• **WHAT IS BEING ASKED**
Format the lines below as a JSON list of strings, one string per line, skipping blank lines. Leave out the pictures.

Recorded data
────────────────────────────────────────
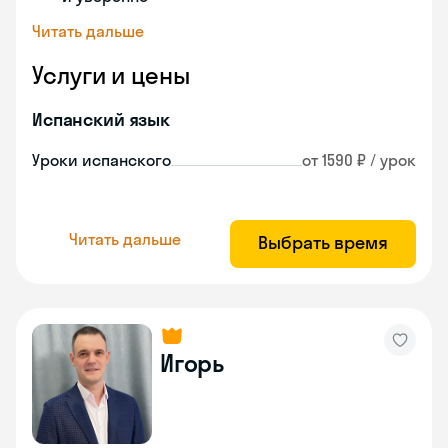
Читать дальше
Услуги и цены
Испанский язык
Уроки испанского
от 1590 ₽ / урок
Читать дальше
Выбрать время
Игорь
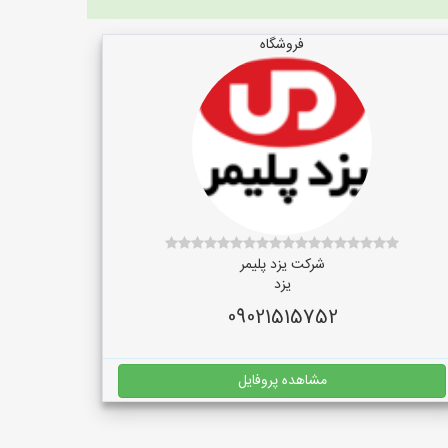
فروشگاه
شرکت یزد پلیمر
یزد
09021515752
مشاهده پروفایل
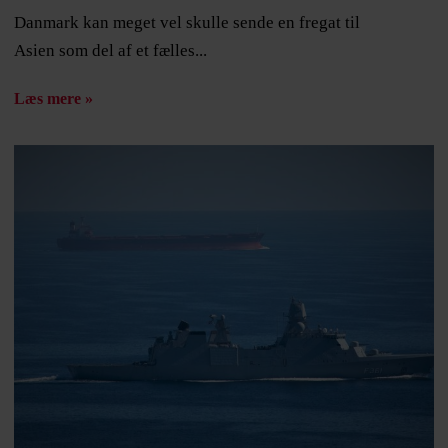
Danmark kan meget vel skulle sende en fregat til
Asien som del af et fælles...
Læs mere »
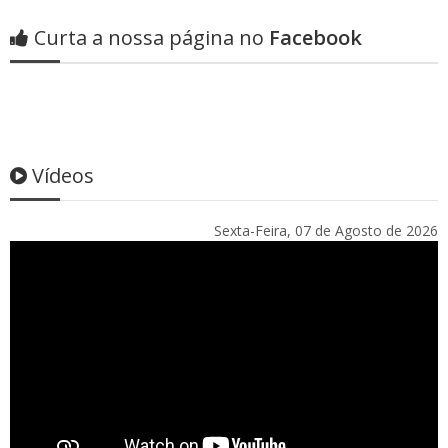
Curta a nossa página no
Facebook
Vídeos
Sexta-Feira, 07 de Agosto de 2026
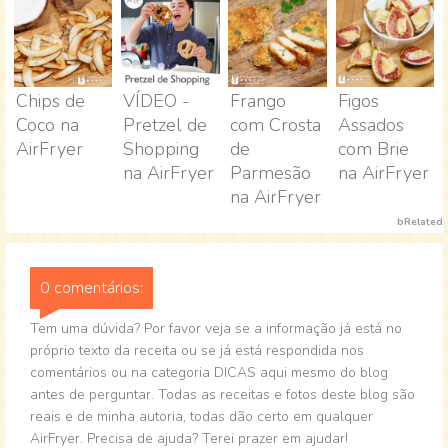
Chips de
VÍDEO -
Frango
Figos
Coco na
Pretzel de
com Crosta
Assados
AirFryer
Shopping
de
com Brie
na AirFryer
Parmesão
na AirFryer
na AirFryer
bRelated
0 comentários:
Tem uma dúvida? Por favor veja se a informação já está no
próprio texto da receita ou se já está respondida nos
comentários ou na categoria DICAS aqui mesmo do blog
antes de perguntar. Todas as receitas e fotos deste blog são
reais e de minha autoria, todas dão certo em qualquer
AirFryer. Precisa de ajuda? Terei prazer em ajudar!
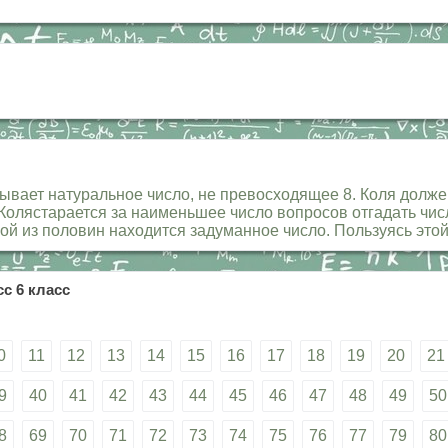
мывает натуральное число, не превосходящее 8. Коля должен
Колястарается за наименьшее число вопросов отгадать чис
ой из половин находится задуманное число. Пользуясь этой
с 6 класс
0
11
12
13
14
15
16
17
18
19
20
21
9
40
41
42
43
44
45
46
47
48
49
50
8
69
70
71
72
73
74
75
76
77
79
80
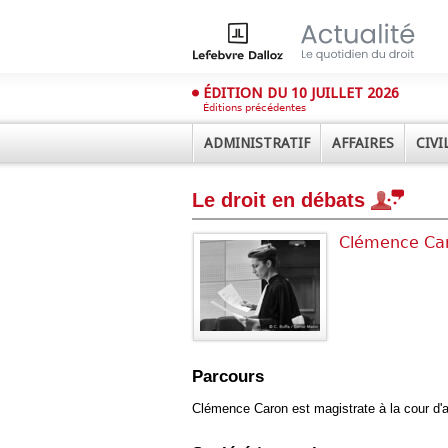
ÉDITION DU 10 JUILLET 2026
Éditions précédentes
ADMINISTRATIF
AFFAIRES
CIVI
Le droit en débats
Clémence Ca
Déplier
Administratif
Déplier
Parcours
Affaires
Déplier
Clémence Caron est magistrate à la cour d'a
Civil
Déplier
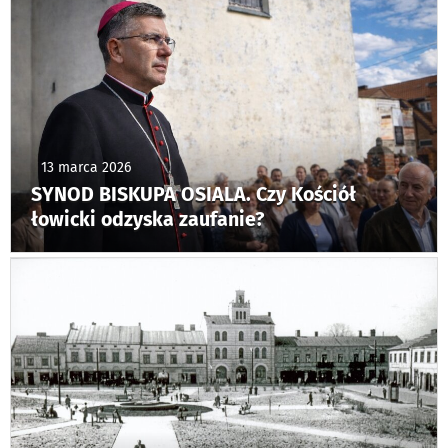
13 marca 2026
SYNOD BISKUPA OSIALA. Czy Kościół
łowicki odzyska zaufanie?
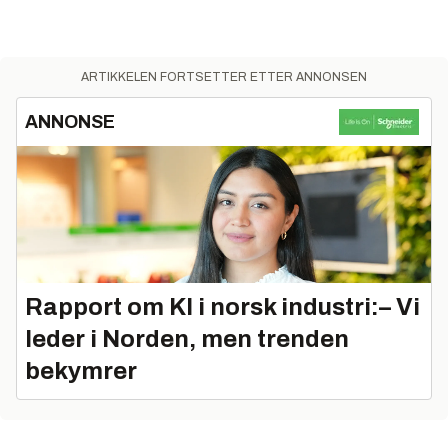
ARTIKKELEN FORTSETTER ETTER ANNONSEN
ANNONSE
Rapport om KI i norsk industri:– Vi
leder i Norden, men trenden
bekymrer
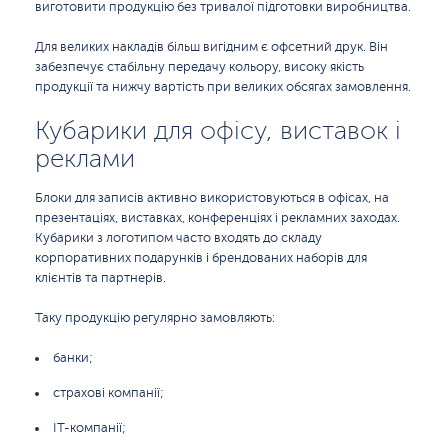
виготовити продукцію без тривалої підготовки виробництва.
Для великих накладів більш вигідним є офсетний друк. Він
забезпечує стабільну передачу кольору, високу якість
продукції та нижчу вартість при великих обсягах замовлення.
Кубарики для офісу, виставок і
реклами
Блоки для записів активно використовуються в офісах, на
презентаціях, виставках, конференціях і рекламних заходах.
Кубарики з логотипом часто входять до складу
корпоративних подарунків і брендованих наборів для
клієнтів та партнерів.
Таку продукцію регулярно замовляють:
банки;
страхові компанії;
IT-компанії;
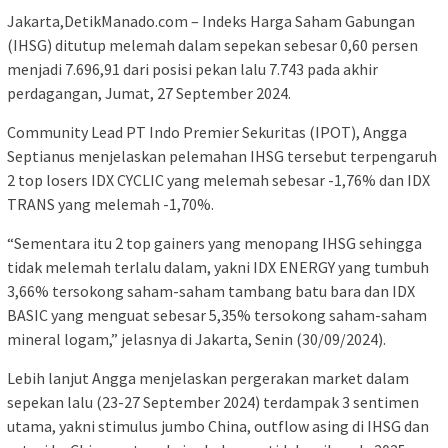
Jakarta,DetikManado.com – Indeks Harga Saham Gabungan
(IHSG) ditutup melemah dalam sepekan sebesar 0,60 persen
menjadi 7.696,91 dari posisi pekan lalu 7.743 pada akhir
perdagangan, Jumat, 27 September 2024.
Community Lead PT Indo Premier Sekuritas (IPOT), Angga
Septianus menjelaskan pelemahan IHSG tersebut terpengaruh
2 top losers IDX CYCLIC yang melemah sebesar -1,76% dan IDX
TRANS yang melemah -1,70%.
“Sementara itu 2 top gainers yang menopang IHSG sehingga
tidak melemah terlalu dalam, yakni IDX ENERGY yang tumbuh
3,66% tersokong saham-saham tambang batu bara dan IDX
BASIC yang menguat sebesar 5,35% tersokong saham-saham
mineral logam,” jelasnya di Jakarta, Senin (30/09/2024).
Lebih lanjut Angga menjelaskan pergerakan market dalam
sepekan lalu (23-27 September 2024) terdampak 3 sentimen
utama, yakni stimulus jumbo China, outflow asing di IHSG dan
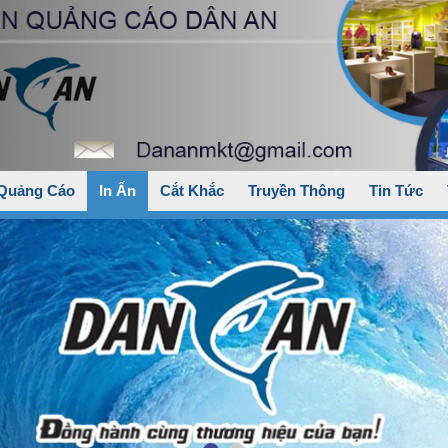
 Quảng Cáo
In Ấn
Cắt Khắc
Truyền Thông
Tin Tức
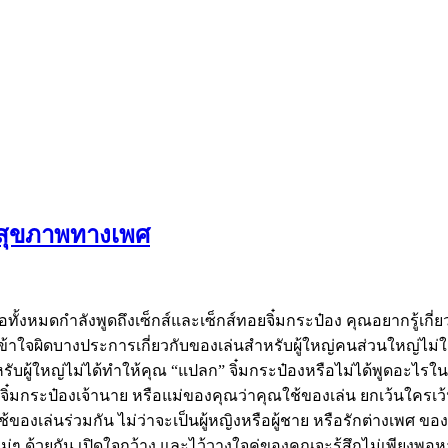
่อสุขภาพทางเพศ
ื่อทั้งหมดกำลังพูดถึงเซ็กส์และเซ็กส์ทอยจิ๋มกระป๋อง คุณอยากรู้เก
ใจผิดบางประการเกี่ยวกับของเล่นสำหรับผู้ใหญ่คนส่วนใหญ่ไม่ใช้เ
ำหรับผู้ใหญ่ไม่ได้ทำให้คุณ “แปลก” จิ๋มกระป๋องหรือไม่ได้พูดอะไร
จิ๋มกระป๋องเจ้านาย หรือแม่ของคุณว่าคุณใช้ของเล่น ยกเว้นใครเว
ใช้ของเล่นร่วมกัน ไม่ว่าจะเป็นผู้หญิงหรือผู้ชาย หรือรักต่างเพศ
่งใหม่ๆ ด้วยกัน เปิดใจกว้าง และไว้วางใจคู่ของคุณจะรู้สึกไม่เพีย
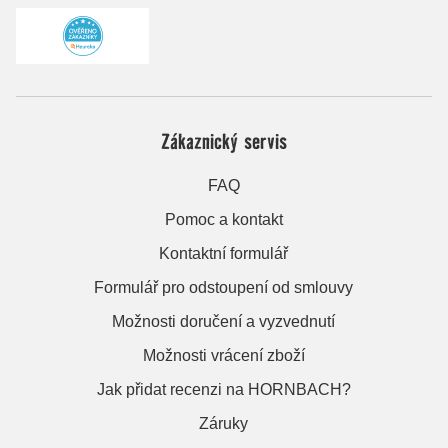
Zákaznický servis
FAQ
Pomoc a kontakt
Kontaktní formulář
Formulář pro odstoupení od smlouvy
Možnosti doručení a vyzvednutí
Možnosti vrácení zboží
Jak přidat recenzi na HORNBACH?
Záruky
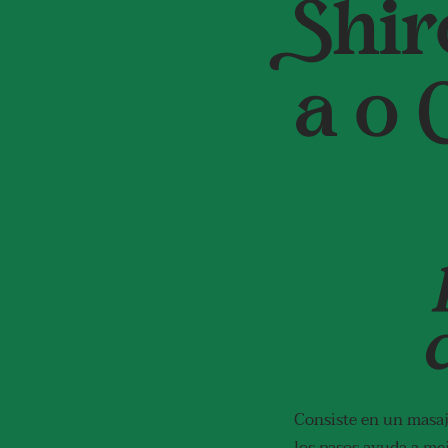
Shi
a o
Consiste en un masaj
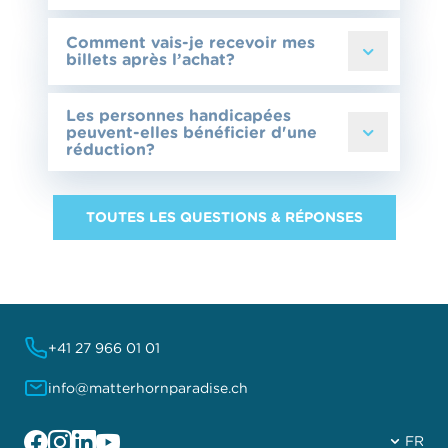
Comment vais-je recevoir mes
billets après l’achat?
Les personnes handicapées
peuvent-elles bénéficier d'une
réduction?
TOUTES LES QUESTIONS & RÉPONSES
+41 27 966 01 01
info@matterhornparadise.ch
Facebook
Instagram
Linkedin
YouTube
FR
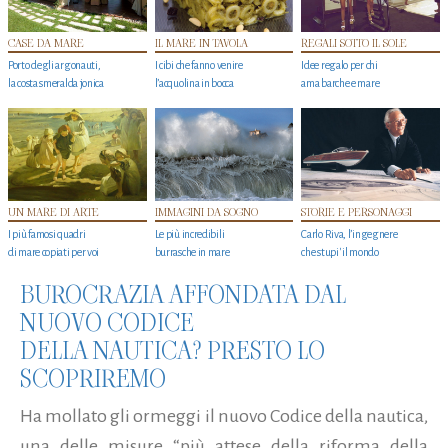
CASE DA MARE
IL MARE IN TAVOLA
REGALI SOTTO IL SOLE
Porto degli argonauti,
I cibi che fanno venire
Idee regalo per chi
la costa smeralda jonica
l’acquolina in bocca
ama barche e mare
UN MARE DI ARTE
IMMAGINI DA SOGNO
STORIE E PERSONAGGI
I più famosi quadri
Le più incredibili
Carlo Riva, l’ingegnere
di mare copiati per voi
burrasche in mare
che stupi' il mondo
BUROCRAZIA AFFONDATA DAL
NUOVO CODICE
DELLA NAUTICA? PRESTO LO
SCOPRIREMO
Ha mollato gli ormeggi il nuovo Codice della nautica,
una delle misure “più attese della riforma della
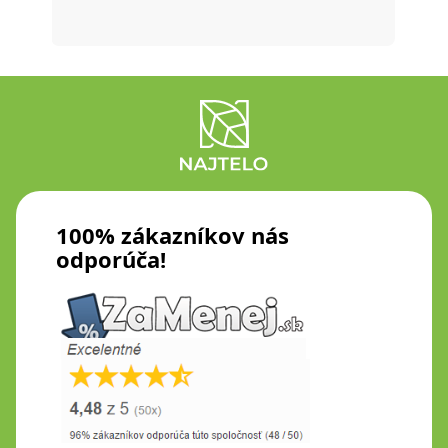
Prečí
100% zákazníkov nás
odporúča!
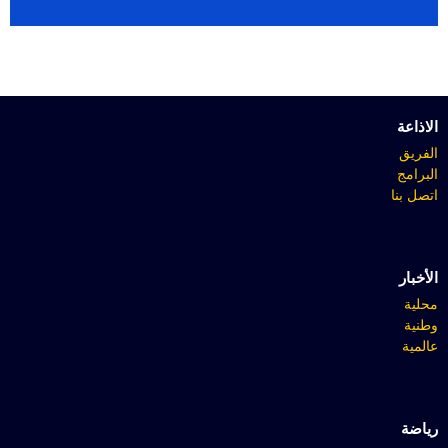
الاذاعة
الفريق
البرامج
اتصل بنا
الأخبار
محلية
وطنية
عالمية
رياضة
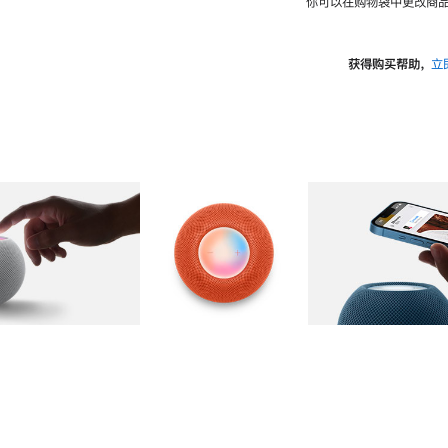
你可以在购物袋中更改商品
获得购买帮助，
立
图库
图像
2
图库
图像
3
图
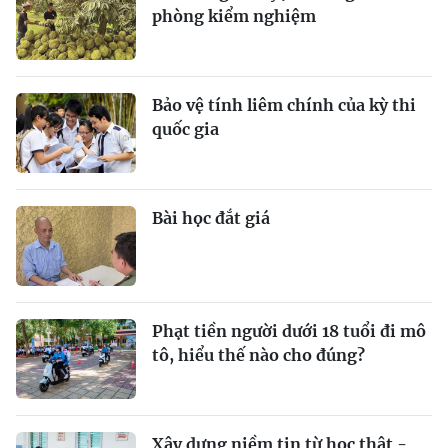
phòng kiểm nghiệm
Bảo vệ tính liêm chính của kỳ thi
quốc gia
Bài học đắt giá
Phạt tiền người dưới 18 tuổi đi mô
tô, hiểu thế nào cho đúng?
Xây dựng niềm tin từ học thật -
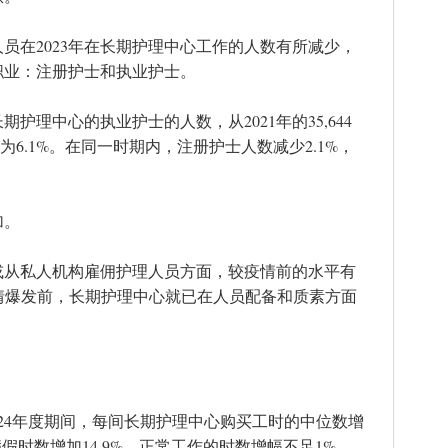
员在2023年在长期护理中心工作的人数有所减少，
职业：注册护士和执业护士。
护理中心的执业护士的人数，从2021年的35,644
减幅为6.1%。在同一时期内，注册护士人数减少2.1%，
加。
或从私人机构雇佣护理人员方面，较疫情前的水平有
疫情爆发前，长期护理中心就已在人员配备和质素方面
023/24年度期间，每间长期护理中心购买工时的中位数增
，病假时数增加14.9%。正常工作的时数增幅不足1%。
────────────────────────────────────────
• **ANSWER FOR THIS EXERCISE**
[
  "Читать дальше",
  "Услуги и цены",
  "Испанский язык",
  "Уроки испанского",
  "от 1590 ₽ / урок",
  "Читать дальше",
  "Выбрать время",
  "Игорь",
  "فروشگاه",
  "شرکت یزد پلیمر",
  "یزد",
  "09021515752",
  "مشاهده پروفایل",
  "Danmark kan meget vel skulle sende en fregat til",
  "Asien som del af et fælles...",
  "Læs mere »",
  "Curta a nossa página no",
  "Facebook",
  "Vídeos",
  "Sexta-Feira, 07 de Agosto de 2026",
  "Chips de",
  "VÍDEO -",
  "Frango",
  "Figos",
  "Coco na",
  "Pretzel de",
  "com Crosta",
  "Assados",
  "AirFryer",
  "Shopping",
  "de",
  "com Brie",
  "na AirFryer",
  "Parmesão",
  "na AirFryer",
  "na AirFryer",
  "bRelated",
  "0 comentários:",
  "Tem uma dúvida? Por favor veja se a informação já está no",
  "próprio texto da receita ou se já está respondida nos",
  "comentários ou na categoria DICAS aqui mesmo do blog",
  "antes de perguntar. Todas as receitas e fotos deste blog são",
  "reais e de minha autoria, todas dão certo em qualquer",
  "AirFryer. Precisa de ajuda? Terei prazer em ajudar!",
  "мывает натуральное число, не превосходящее 8. Коля должен",
  "Колястарается за наименьшее число вопросов отгадать чис",
  "ой из половин находится задуманное число. Пользуясь этой",
  "с 6 класс",
  "0",
  "11",
  "12",
  "13",
  "14",
  "15",
  "16",
  "17",
  "18",
  "19",
  "20",
  "21",
  "9",
  "40",
  "41",
  "42",
  "43",
  "44",
  "45",
  "46",
  "47",
  "48",
  "49",
  "50",
  "8",
  "69",
  "70",
  "71",
  "72",
  "73",
  "74",
  "75",
  "76",
  "77",
  "79",
  "80",
  "ÉDITION DU 10 JUILLET 2026",
  "Éditions précédentes",
  "ADMINISTRATIF",
  "AFFAIRES",
  "CIVI",
  "Le droit en débats",
  "Clémence Ca",
  "Déplier",
  "Administratif",
  "Déplier",
  "Parcours",
  "Affaires",
  "Déplier",
  "Clémence Caron est magistrate à la cour d'a",
  "Civil",
  "Déplier",
  "13 marca 2026",
  "SYNOD BISKUPA OSIALA. Czy Kościół",
  "łowicki odzyska zaufanie?",
  "ARTIKKELEN FORTSETTER ETTER ANNONSEN",
  "ANNONSE",
  "Rapport om KI i norsk industri:– Vi",
  "leder i Norden, men trenden",
  "bekymrer",
  "виготовити продукцію без тривалої підготовки виробництва.",
  "Для великих накладів більш вигідним є офсетний друк. Він",
  "забезпечує стабільну передачу кольору, високу якість",
  "продукції та нижчу вартість при великих обсягах замовлення.",
  "Кубарики для офісу, виставок і",
  "реклами",
  "Блоки для записів активно використовуються в офісах, на",
  "презентаціях, виставках, конференціях і рекламних заходах.",
  "Кубарики з логотипом часто входять до складу",
  "корпоративних подарунків і брендованих наборів для",
  "клієнтів та партнерів.",
  "Таку продукцію регулярно замовляють:",
  "банки;",
  "страхові компанії;",
  "IT-компанії;",
  "Jakarta,DetikManado.com – Indeks Harga Saham Gabungan",
  "(IHSG) ditutup melemah dalam sepekan sebesar 0,60 persen",
  "menjadi 7.696,91 dari posisi pekan lalu 7.743 pada akhir",
  "perdagangan, Jumat, 27 September 2024.",
  "Community Lead PT Indo Premier Sekuritas (IPOT), Angga",
  "Septianus menjelaskan pelemahan IHSG tersebut terpengaruh",
  "2 top losers IDX CYCLIC yang melemah sebesar -1,76% dan IDX",
  "TRANS yang melemah -1,70%.",
  "“Sementara itu 2 top gainers yang menopang IHSG sehingga",
  "tidak melemah terlalu dalam, yakni IDX ENERGY yang tumbuh",
  "3,66% tersokong saham-saham tambang batu bara dan IDX",
  "BASIC yang menguat sebesar 5,35% tersokong saham-saham",
  "mineral logam,” jelasnya di Jakarta, Senin (30/09/2024).",
  "Lebih lanjut Angga menjelaskan pergerakan market dalam",
  "sepekan lalu (23-27 September 2024) terdampak 3 sentimen",
  "utama, yakni stimulus jumbo China, outflow asing di IHSG dan",
  " Quảng Cáo",
  "In Ấn",
  "Cắt Khắc",
  "Truyền Thông",
  "Tin Tức",
  "่อสุขภาพทางเพศ",
  "ื่อทั้งหมดกำลังพูดถึงเซ็กส์และเซ็กส์ทอยจิ๋มกระป๋อง คุณอยากรู้เก",
  "ใจผิดบางประการเกี่ยวกับของเล่นสำหรับผู้ใหญ่คนส่วนใหญ่ไม่ใช้เ",
  "ำหรับผู้ใหญ่ไม่ได้ทำให้คุณ “แปลก” จิ๋มกระป๋องหรือไม่ได้พูดอะไร",
  "จิ๋มกระป๋องเจ้านาย หรือแม่ของคุณว่าคุณใช้ของเล่น ยกเว้นใครเว",
  "ใช้ของเล่นร่วมกัน ไม่ว่าจะเป็นผู้หญิงหรือผู้ชาย หรือรักต่างเพศ",
  "่งใหม่ๆ ด้วยกัน เปิดใจกว้าง และไว้วางใจคู่ของคุณจะรู้สึกไม่เพีย",
  "Zákaznický servis",
  "FAQ",
  "Pomoc a kontakt",
  "Kontaktní formulář",
  "Formulář pro odstoupení od smlouvy",
  "Možnosti doručení a vyzvednutí",
  "Možnosti vrácení zboží",
  "Jak přidat recenzi na HORNBACH?",
  "Záruky",
  "Shi",
  "a o",
  "Consiste en un masaj",
  "Comment vais-je recevoir mes",
  "billets après l’achat?",
  "Les personnes handicapées",
  "peuvent-elles bénéficier d'une",
  "réduction?",
  "TOUTES LES QUESTIONS & RÉPONSES",
  "+41 27 966 01 01",
  "info@matterhornparadise.ch",
  "Facebook",
  "Instagram",
  "Linkedin",
  "YouTube",
  "FR",
  "CASE DA MARE",
  "IL MARE IN TAVOLA",
  "REGALI SOTTO IL SOLE",
  "Porto degli argonauti,",
  "I cibi che fanno venire",
  "Idee regalo per chi",
  "la costa smeralda jonica",
  "l’acquolina in bocca",
  "ama barche e mare",
  "UN MARE DI ARTE",
  "IMMAGINI DA SOGNO",
  "STORIE E PERSONAGGI",
  "I più famosi quadri",
  "Le più incredibili",
  "Carlo Riva, l’ingegnere",
  "di mare copiati per voi",
  "burrasche in mare",
  "che stupi' il mondo",
  "BUROCRAZIA AFFONDATA DAL",
  "NUOVO CODICE",
  "DELLA NAUTICA? PRESTO LO",
  "SCOPRIREMO",
  "Ha mollato gli ormeggi il nuovo Codice della nautica,",
  "una delle misure “più attese della riforma della",
  "Prečí",
  "100% zákazníkov nás",
  "odporúča!",
  "الاذاعة",
  "الفريق",
  "البرامج",
  "اتصل بنا",
  "الأخبار",
  "محلية",
  "وطنية",
  "عالمية",
  "رياضة",
  "你可以在购物袋中更改商品",
  "获得购买帮助，",
  "立",
  "图库",
  "图像",
  "2",
  "图库",
  "图像",
  "3",
  "图",
  "phòng kiểm nghiệm",
  "Bảo vệ tính liêm chính của kỳ thi",
  "quốc gia",
  "Bài học đắt giá",
  "Phạt tiền người dưới 18 tuổi đi mô",
  "tô, hiểu thế nào cho đúng?",
  "Xây dựng niềm tin từ học thật -",
  "员在2023年在长期护理中心工作的人数有所减少，",
  "职业：注册护士和执业护士。",
  "护理中心的执业护士的人数，从2021年的35,644",
  "减幅为6.1%。在同一时期内，注册护士人数减少2.1%，",
  "加。",
  "或从私人机构雇佣护理人员方面，较疫情前的水平有",
  "疫情爆发前，长期护理中心就已在人员配备和质素方面",
  "023/24年度期间，每间长期护理中心购买工时的中位数增",
  "，病假时数增加14.9%。正常工作的时数增幅不足1%。"
]